The BFI's Ealing Revisited (£18.99) gathers academic essays on this most English of studios, emphasising its writers, designers, politics and social conscience to intriguing effect. (A gay reading of Kind Hearts and Coronets feels desperate, though; if the facts don't fit the theory, the theory is probably wrong.) Ignoring the danger of over-analysing small, quickly made films, it is an intriguing and enlightening collection.

Moviebox: Photographing the Magic of Cinema (Thames & Hudson, £19.95) is a jamboree of off-set photographs juxtaposed with such peculiarity that it becomes an intriguing feature: Giulietta Masina next to John Cleese; Jake Gyllenhaal beside Nanni Moretti. The best section is at the end, on cinemas themselves. Somewhat fatally for a book of photography, it is unfocused. Hollywood Unseen (ACC Editions, £40) is a silky monochrome selection of studio shots ranging from superbly natural (Betty Grable) to incredibly forced (George Bernard Shaw and Clark Gable). Shirley Temple says she stopped believing in Santa when he asked for her autograph; these sun-kissed photographs created that demand.
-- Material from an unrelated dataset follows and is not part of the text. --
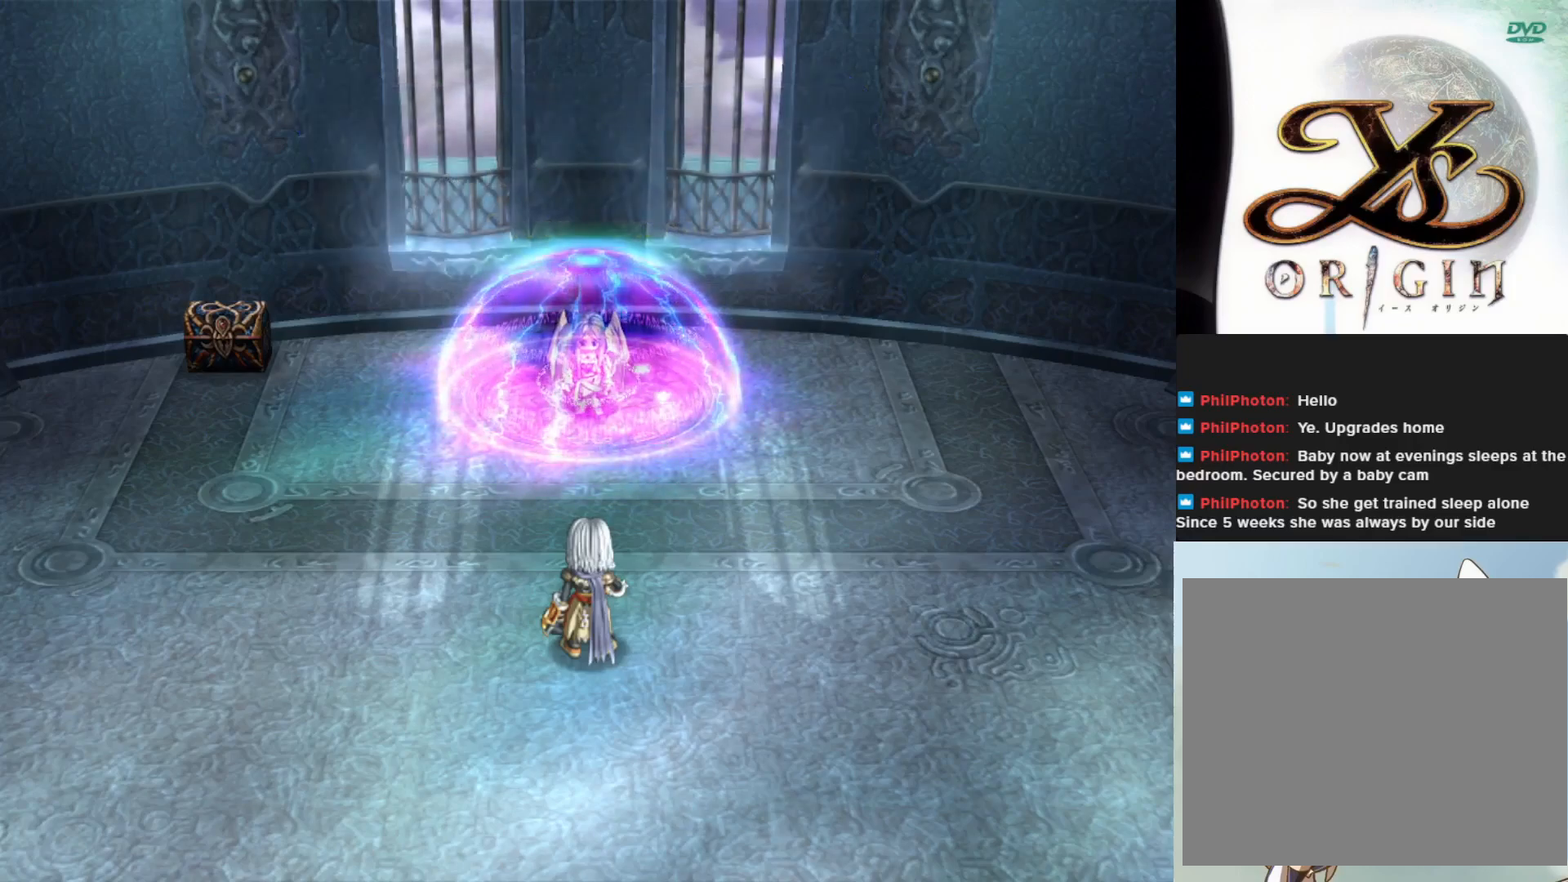
{"buttons": [], "left_stick": "center", "events": []}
Film buffs take pleasure in the orderly marshalling of facts, in which case The Big Screen by David Thomson (Allen Lane, £25) is not for them. Although loosely based on cinema's timeline, it's an exercise in free association that also manages to be rigorous and rewarding, and a page rarely passes without insight. Thomson finds spirituality in Scorsese, mystery in Spielberg and slipshod irresponsibility in Tarantino. He can be frustrating and myopic, but allow the observer his passions. Astringent, unsentimental film writing is undervalued, and Thomson is its master.

Hollywood Costume (V&A, £35) is an eclectic collection of essays to accompany the V&A exhibition, covering every aspect of dressing the stars from how to define character through clothing to the problems of hunting down sartorial rarities. It's good to see the men getting a chance to dress up, too; chaps may be tempted to fork out for a new whistle once reminded of Tom Cruise's suit in the thriller Collateral.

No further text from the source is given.